> [Your task]: The full listing below should be copied verbatim.

== Extracted data ==

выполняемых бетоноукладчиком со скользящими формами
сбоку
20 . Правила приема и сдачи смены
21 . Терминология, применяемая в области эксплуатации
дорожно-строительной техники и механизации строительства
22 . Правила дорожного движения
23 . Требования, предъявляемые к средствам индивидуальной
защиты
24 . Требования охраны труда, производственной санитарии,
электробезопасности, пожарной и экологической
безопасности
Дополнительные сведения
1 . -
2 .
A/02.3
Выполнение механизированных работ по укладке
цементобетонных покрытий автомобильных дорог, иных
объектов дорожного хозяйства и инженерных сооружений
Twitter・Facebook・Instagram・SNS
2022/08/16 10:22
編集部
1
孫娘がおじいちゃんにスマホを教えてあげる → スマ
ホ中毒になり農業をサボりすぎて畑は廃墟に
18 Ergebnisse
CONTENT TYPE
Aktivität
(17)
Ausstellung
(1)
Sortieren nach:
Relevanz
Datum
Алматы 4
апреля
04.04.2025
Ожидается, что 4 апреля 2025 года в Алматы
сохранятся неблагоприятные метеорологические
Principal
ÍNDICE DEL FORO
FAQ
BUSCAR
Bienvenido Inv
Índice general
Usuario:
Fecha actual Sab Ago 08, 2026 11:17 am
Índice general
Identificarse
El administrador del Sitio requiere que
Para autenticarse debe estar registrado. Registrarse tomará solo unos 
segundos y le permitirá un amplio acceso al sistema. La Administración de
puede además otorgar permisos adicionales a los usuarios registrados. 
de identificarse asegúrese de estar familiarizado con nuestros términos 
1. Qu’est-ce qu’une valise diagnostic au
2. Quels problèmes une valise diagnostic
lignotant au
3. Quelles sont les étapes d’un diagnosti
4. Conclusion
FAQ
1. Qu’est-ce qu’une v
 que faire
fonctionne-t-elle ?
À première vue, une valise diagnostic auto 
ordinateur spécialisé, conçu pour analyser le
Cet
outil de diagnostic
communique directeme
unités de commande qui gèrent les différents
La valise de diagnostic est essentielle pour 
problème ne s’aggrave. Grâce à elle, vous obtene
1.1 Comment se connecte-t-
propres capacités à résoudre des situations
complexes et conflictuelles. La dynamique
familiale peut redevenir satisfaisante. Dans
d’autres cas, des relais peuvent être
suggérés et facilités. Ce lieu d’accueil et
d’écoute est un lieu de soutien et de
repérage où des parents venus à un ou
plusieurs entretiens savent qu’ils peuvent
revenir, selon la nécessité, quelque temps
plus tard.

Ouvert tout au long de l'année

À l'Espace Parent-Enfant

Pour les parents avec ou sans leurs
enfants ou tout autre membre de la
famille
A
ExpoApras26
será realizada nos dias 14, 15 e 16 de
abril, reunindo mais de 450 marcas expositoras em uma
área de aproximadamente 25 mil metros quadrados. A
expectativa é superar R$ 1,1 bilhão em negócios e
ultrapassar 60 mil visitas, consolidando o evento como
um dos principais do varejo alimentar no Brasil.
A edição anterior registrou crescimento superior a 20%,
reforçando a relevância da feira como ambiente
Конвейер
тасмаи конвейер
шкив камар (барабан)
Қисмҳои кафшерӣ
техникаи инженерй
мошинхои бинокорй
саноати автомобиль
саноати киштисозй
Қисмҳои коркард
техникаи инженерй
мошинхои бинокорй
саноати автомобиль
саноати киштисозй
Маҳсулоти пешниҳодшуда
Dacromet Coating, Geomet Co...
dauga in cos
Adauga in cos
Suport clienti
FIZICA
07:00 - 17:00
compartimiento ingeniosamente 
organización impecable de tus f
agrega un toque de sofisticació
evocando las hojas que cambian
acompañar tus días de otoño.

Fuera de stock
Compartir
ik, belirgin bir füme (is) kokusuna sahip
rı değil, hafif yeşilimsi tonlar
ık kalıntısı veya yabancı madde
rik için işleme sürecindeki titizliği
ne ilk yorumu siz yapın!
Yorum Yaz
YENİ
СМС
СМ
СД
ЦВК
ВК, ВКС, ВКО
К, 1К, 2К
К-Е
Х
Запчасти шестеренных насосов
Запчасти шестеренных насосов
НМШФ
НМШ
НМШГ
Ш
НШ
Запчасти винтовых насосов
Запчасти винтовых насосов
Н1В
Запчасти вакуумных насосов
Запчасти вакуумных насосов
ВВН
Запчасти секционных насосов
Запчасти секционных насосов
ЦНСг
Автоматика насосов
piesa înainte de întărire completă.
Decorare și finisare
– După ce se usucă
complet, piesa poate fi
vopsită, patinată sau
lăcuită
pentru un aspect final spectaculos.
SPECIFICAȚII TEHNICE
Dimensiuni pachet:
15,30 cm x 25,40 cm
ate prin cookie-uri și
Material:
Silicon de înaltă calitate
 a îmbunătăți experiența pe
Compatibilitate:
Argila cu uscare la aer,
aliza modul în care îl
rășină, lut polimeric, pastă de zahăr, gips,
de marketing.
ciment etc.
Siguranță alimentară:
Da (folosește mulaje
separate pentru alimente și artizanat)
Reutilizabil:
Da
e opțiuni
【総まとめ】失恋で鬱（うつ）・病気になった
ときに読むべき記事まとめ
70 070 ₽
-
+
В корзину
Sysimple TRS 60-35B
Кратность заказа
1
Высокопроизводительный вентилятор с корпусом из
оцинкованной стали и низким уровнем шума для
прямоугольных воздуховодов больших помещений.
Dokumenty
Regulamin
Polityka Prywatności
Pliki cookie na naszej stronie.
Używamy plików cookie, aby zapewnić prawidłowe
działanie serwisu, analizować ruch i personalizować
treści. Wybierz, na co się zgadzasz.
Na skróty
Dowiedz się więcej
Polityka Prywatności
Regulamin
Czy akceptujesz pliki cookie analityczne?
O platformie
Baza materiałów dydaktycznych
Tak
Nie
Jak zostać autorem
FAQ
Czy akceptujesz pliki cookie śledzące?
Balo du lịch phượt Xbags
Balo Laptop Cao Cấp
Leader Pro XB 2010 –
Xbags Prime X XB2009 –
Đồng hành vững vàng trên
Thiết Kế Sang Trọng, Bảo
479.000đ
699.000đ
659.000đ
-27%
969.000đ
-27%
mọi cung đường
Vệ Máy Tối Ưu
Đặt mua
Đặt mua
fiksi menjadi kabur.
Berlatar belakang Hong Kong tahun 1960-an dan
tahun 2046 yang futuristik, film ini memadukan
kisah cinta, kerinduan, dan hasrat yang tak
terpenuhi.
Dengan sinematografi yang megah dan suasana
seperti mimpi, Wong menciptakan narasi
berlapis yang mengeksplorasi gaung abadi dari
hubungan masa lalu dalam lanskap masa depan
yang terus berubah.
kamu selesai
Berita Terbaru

===

> [Exercise output]:
выполняемых бетоноукладчиком со скользящими формами
сбоку
20 . Правила приема и сдачи смены
21 . Терминология, применяемая в области эксплуатации
дорожно-строительной техники и механизации строительства
22 . Правила дорожного движения
23 . Требования, предъявляемые к средствам индивидуальной
защиты
24 . Требования охраны труда, производственной санитарии,
электробезопасности, пожарной и экологической
безопасности
Дополнительные сведения
1 . -
2 .
A/02.3
Выполнение механизированных работ по укладке
цементобетонных покрытий автомобильных дорог, иных
объектов дорожного хозяйства и инженерных сооружений
Twitter・Facebook・Instagram・SNS
2022/08/16 10:22
編集部
1
孫娘がおじいちゃんにスマホを教えてあげる → スマ
ホ中毒になり農業をサボりすぎて畑は廃墟に
18 Ergebnisse
CONTENT TYPE
Aktivität
(17)
Ausstellung
(1)
Sortieren nach:
Relevanz
Datum
Алматы 4
апреля
04.04.2025
Ожидается, что 4 апреля 2025 года в Алматы
сохранятся неблагоприятные метеорологические
Principal
ÍNDICE DEL FORO
FAQ
BUSCAR
Bienvenido Inv
Índice general
Usuario:
Fecha actual Sab Ago 08, 2026 11:17 am
Índice general
Identificarse
El administrador del Sitio requiere que
Para autenticarse debe estar registrado. Registrarse tomará solo unos 
segundos y le permitirá un amplio acceso al sistema. La Administración de
puede además otorgar permisos adicionales a los usuarios registrados. 
de identificarse asegúrese de estar familiarizado con nuestros términos 
1. Qu’est-ce qu’une valise diagnostic au
2. Quels problèmes une valise diagnostic
lignotant au
3. Quelles sont les étapes d’un diagnosti
4. Conclusion
FAQ
1. Qu’est-ce qu’une v
 que faire
fonctionne-t-elle ?
À première vue, une valise diagnostic auto 
ordinateur spécialisé, conçu pour analyser le
Cet
outil de diagnostic
communique directeme
unités de commande qui gèrent les différents
La valise de diagnostic est essentielle pour 
problème ne s’aggrave. Grâce à elle, vous obtene
1.1 Comment se connecte-t-
propres capacités à résoudre des situations
complexes et conflictuelles. La dynamique
familiale peut redevenir satisfaisante. Dans
d’autres cas, des relais peuvent être
suggérés et facilités. Ce lieu d’accueil et
d’écoute est un lieu de soutien et de
repérage où des parents venus à un ou
plusieurs entretiens savent qu’ils peuvent
revenir, selon la nécessité, quelque temps
plus tard.

Ouvert tout au long de l'année

À l'Espace Parent-Enfant

Pour les parents avec ou sans leurs
enfants ou tout autre membre de la
famille
A
ExpoApras26
será realizada nos dias 14, 15 e 16 de
abril, reunindo mais de 450 marcas expositoras em uma
área de aproximadamente 25 mil metros quadrados. A
expectativa é superar R$ 1,1 bilhão em negócios e
ultrapassar 60 mil visitas, consolidando o evento como
um dos principais do varejo alimentar no Brasil.
A edição anterior registrou crescimento superior a 20%,
reforçando a relevância da feira como ambiente
Конвейер
тасмаи конвейер
шкив камар (барабан)
Қисмҳои кафшерӣ
техникаи инженерй
мошинхои бинокорй
саноати автомобиль
саноати киштисозй
Қисмҳои коркард
техникаи инженерй
мошинхои бинокорй
саноати автомобиль
саноати киштисозй
Маҳсулоти пешниҳодшуда
Dacromet Coating, Geomet Co...
dauga in cos
Adauga in cos
Suport clienti
FIZICA
07:00 - 17:00
compartimiento ingeniosamente 
organización impecable de tus f
agrega un toque de sofisticació
evocando las hojas que cambian
acompañar tus días de otoño.

Fuera de stock
Compartir
ik, belirgin bir füme (is) kokusuna sahip
rı değil, hafif yeşilimsi tonlar
ık kalıntısı veya yabancı madde
rik için işleme sürecindeki titizliği
ne ilk yorumu siz yapın!
Yorum Yaz
YENİ
СМС
СМ
СД
ЦВК
ВК, ВКС, ВКО
К, 1К, 2К
К-Е
Х
Запчасти шестеренных насосов
Запчасти шестеренных насосов
НМШФ
НМШ
НМШГ
Ш
НШ
Запчасти винтовых насосов
Запчасти винтовых насосов
Н1В
Запчасти вакуумных насосов
Запчасти вакуумных насосов
ВВН
Запчасти секционных насосов
Запчасти секционных насосов
ЦНСг
Автоматика насосов
piesa înainte de întărire completă.
Decorare și finisare
– După ce se usucă
complet, piesa poate fi
vopsită, patinată sau
lăcuită
pentru un aspect final spectaculos.
SPECIFICAȚII TEHNICE
Dimensiuni pachet:
15,30 cm x 25,40 cm
ate prin cookie-uri și
Material:
Silicon de înaltă calitate
 a îmbunătăți experiența pe
Compatibilitate:
Argila cu uscare la aer,
aliza modul în care îl
rășină, lut polimeric, pastă de zahăr, gips,
de marketing.
ciment etc.
Siguranță alimentară:
Da (folosește mulaje
separate pentru alimente și artizanat)
Reutilizabil:
Da
e opțiuni
【総まとめ】失恋で鬱（うつ）・病気になった
ときに読むべき記事まとめ
70 070 ₽
-
+
В корзину
Sysimple TRS 60-35B
Кратность заказа
1
Высокопроизводительный вентилятор с корпусом из
оцинкованной стали и низким уровнем шума для
прямоугольных воздуховодов больших помещений.
Dokumenty
Regulamin
Polityka Prywatności
Pliki cookie na naszej stronie.
Używamy plików cookie, aby zapewnić prawidłowe
działanie serwisu, analizować ruch i personalizować
treści. Wybierz, na co się zgadzasz.
Na skróty
Dowiedz się więcej
Polityka Prywatności
Regulamin
Czy akceptujesz pliki cookie analityczne?
O platformie
Baza materiałów dydaktycznych
Tak
Nie
Jak zostać autorem
FAQ
Czy akceptujesz pliki cookie śledzące?
Balo du lịch phượt Xbags
Balo Laptop Cao Cấp
Leader Pro XB 2010 –
Xbags Prime X XB2009 –
Đồng hành vững vàng trên
Thiết Kế Sang Trọng, Bảo
479.000đ
699.000đ
659.000đ
-27%
969.000đ
-27%
mọi cung đường
Vệ Máy Tối Ưu
Đặt mua
Đặt mua
fiksi menjadi kabur.
Berlatar belakang Hong Kong tahun 1960-an dan
tahun 2046 yang futuristik, film ini memadukan
kisah cinta, kerinduan, dan hasrat yang tak
terpenuhi.
Dengan sinematografi yang megah dan suasana
seperti mimpi, Wong menciptakan narasi
berlapis yang mengeksplorasi gaung abadi dari
hubungan masa lalu dalam lanskap masa depan
yang terus berubah.
kamu selesai
Berita Terbaru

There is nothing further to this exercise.